▶ **Sobre a tarefa**: Reúna todas as linhas dos dados abaixo que contêm a palavra "podem", copiando-as integralmente. Leve em conta a diferença entre maiúsculas e minúsculas.

Entradas de dados armazenados
++++

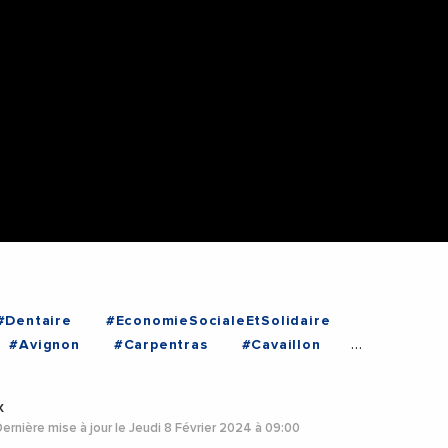
#Dentaire
#EconomieSocialeEtSolidaire
#Avignon
#Carpentras
#Cavaillon
r
#Vaucluse
x
ernière mise à jour le Jeudi 8 Février 2024 à 09:00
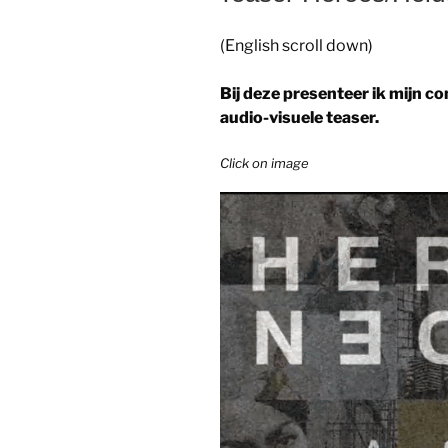
(English scroll down)
Bij deze presenteer ik mijn c
audio-visuele teaser.
Click on image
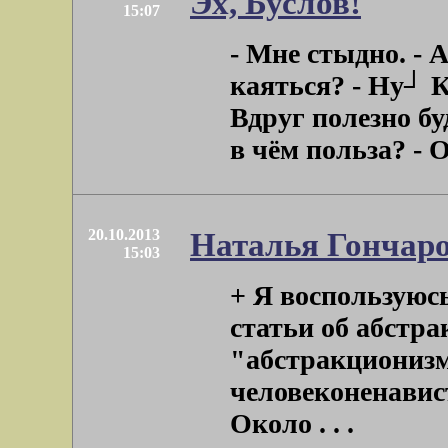
Эх, Буслов!
15:07
- Мне стыдно. - 
каяться? - Ну┘ К
Вдруг полезно бу
в чём польза? - Од
20.10.2013
Наталья Гончаров
15:03
+ Я воспользуюсь
статьи об абстра
"абстракционизм
человеконенавис
Около . . .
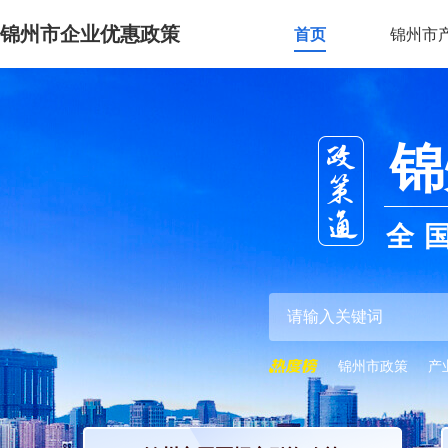
锦州市企业优惠政策
首页
锦州市
锦
全
锦州市政策
产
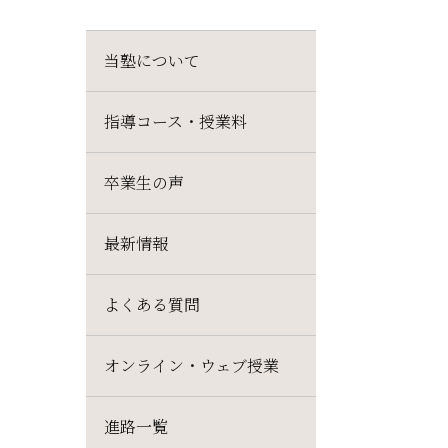
当塾について
指導コース・授業料
卒業生の声
最新情報
よくある質問
オンライン・ウェブ授業
進路一覧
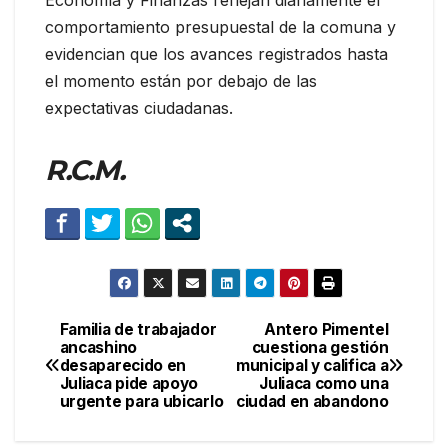
Economía y Finanzas reflejan diariamente el
comportamiento presupuestal de la comuna y
evidencian que los avances registrados hasta
el momento están por debajo de las
expectativas ciudadanas.
R.C.M.
Familia de trabajador
Antero Pimentel
Navegación
ancashino
cuestiona gestión
desaparecido en
municipal y califica a
de
Juliaca pide apoyo
Juliaca como una
urgente para ubicarlo
ciudad en abandono
entradas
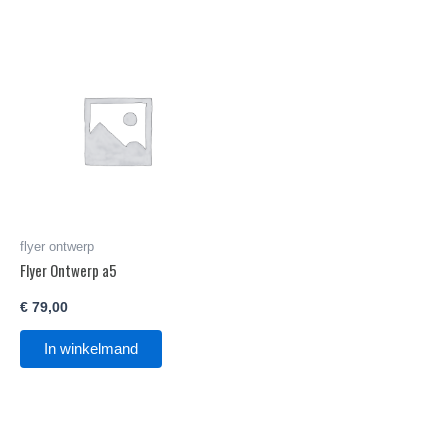
flyer ontwerp
Flyer Ontwerp a5
€
79,00
In winkelmand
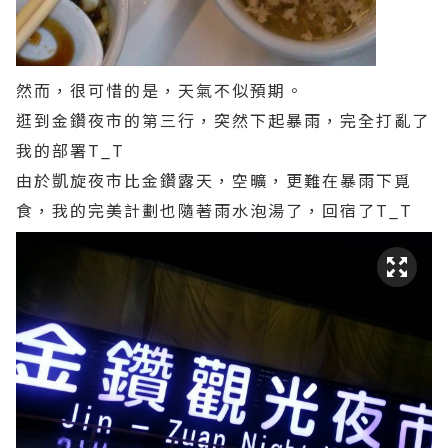
然而，很可惜的是，天氣不似預期。
逛到金鑽夜市的第三行，突然下起暴雨，完全打亂了
我的部署T_T
由於凱旋夜市比金鑽露天，空曠，更難在暴雨下覓
食，我的完美計劃也隨著雨水泡湯了，回宿了T_T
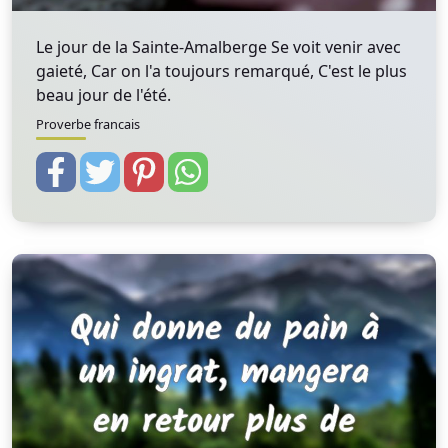
Le jour de la Sainte-Amalberge Se voit venir avec
gaieté, Car on l'a toujours remarqué, C'est le plus
beau jour de l'été.
Proverbe francais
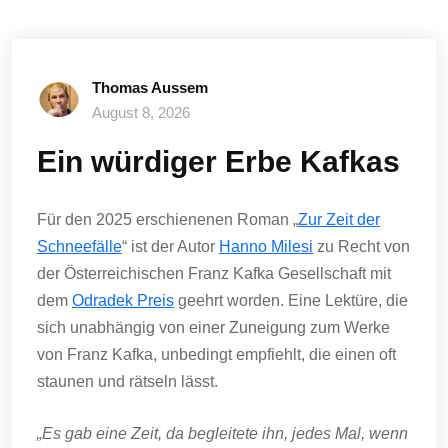
Thomas Aussem
August 8, 2026
Ein würdiger Erbe Kafkas
Für den 2025 erschienenen Roman „
Zur Zeit der
Schneefälle
“ ist der Autor
Hanno Milesi
zu Recht von
der Österreichischen Franz Kafka Gesellschaft mit
dem
Odradek Preis
geehrt worden. Eine Lektüre, die
sich unabhängig von einer Zuneigung zum Werke
von Franz Kafka, unbedingt empfiehlt, die einen oft
staunen und rätseln lässt.
„Es gab eine Zeit, da begleitete ihn, jedes Mal, wenn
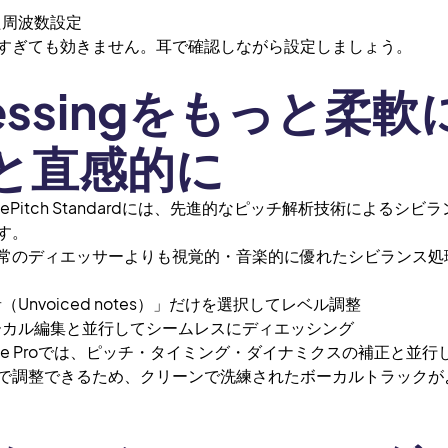
周波数設定
ぎても効きません。耳で確認しながら設定しましょう。
essingをもっと柔軟
と直感的に
roやRePitch Standardには、先進的なピッチ解析技術によるシ
す。
常のディエッサーよりも視覚的・音楽的に優れたシビランス処
nvoiced notes）」だけを選択してレベル調整
カル編集と並行してシームレスにディエッシング
ice Proでは、ピッチ・タイミング・ダイナミクスの補正と並
で調整できるため、クリーンで洗練されたボーカルトラックが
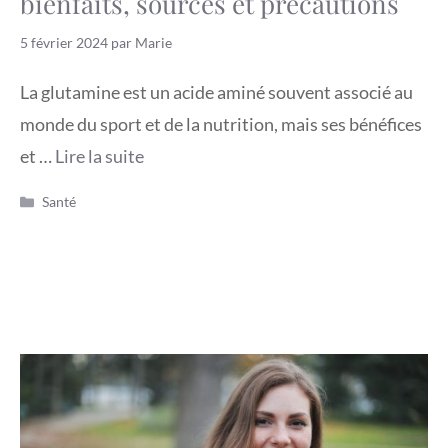
bienfaits, sources et précautions
5 février 2024
par
Marie
La glutamine est un acide aminé souvent associé au
monde du sport et de la nutrition, mais ses bénéfices
et …
Lire la suite
Catégories
Santé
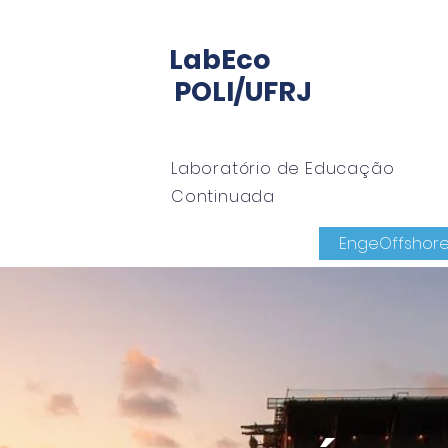
LabEco
POLI/UFRJ
Laboratório de Educação
Continuada
io LabECO
Mentoria
EngeMan
EngeOffshor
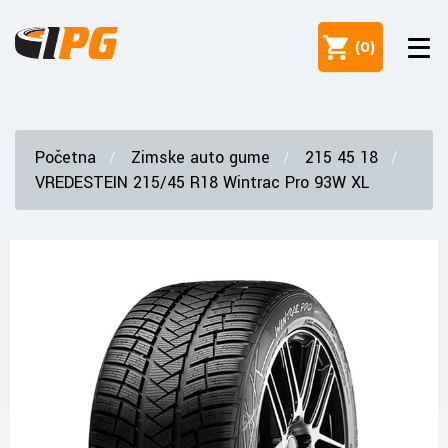
(
0
)
Početna
Zimske auto gume
215 45 18
VREDESTEIN 215/45 R18 Wintrac Pro 93W XL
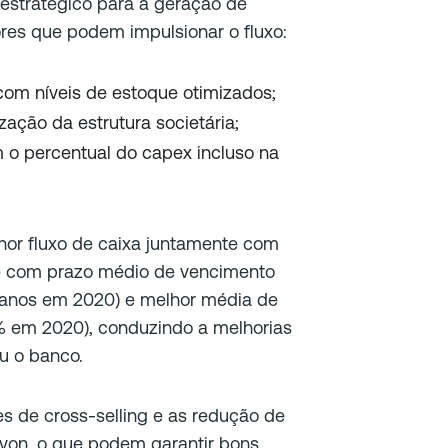
estratégico para a geração de
ores que podem impulsionar o fluxo:
 com níveis de estoque otimizados;
ação da estrutura societária;
m o percentual do capex incluso na
hor fluxo de caixa juntamente com
 e com prazo médio de vencimento
6 anos em 2020) e melhor média de
% em 2020), conduzindo a melhorias
u o banco.
s de cross-selling e as redução de
von, o que podem garantir bons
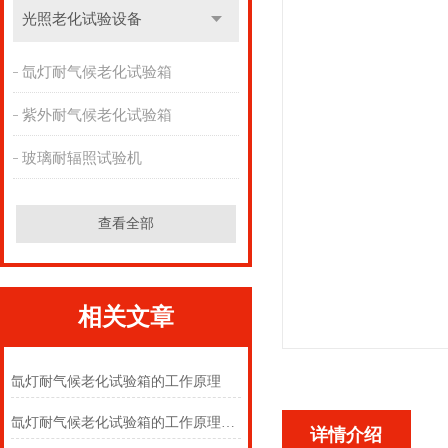
光照老化试验设备
氙灯耐气候老化试验箱
紫外耐气候老化试验箱
玻璃耐辐照试验机
查看全部
相关文章
氙灯耐气候老化试验箱的工作原理
氙灯耐气候老化试验箱的工作原理及注意事项
详情介绍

++++

▶ **Resposta**:
ores que podem impulsionar o fluxo:
von, o que podem garantir bons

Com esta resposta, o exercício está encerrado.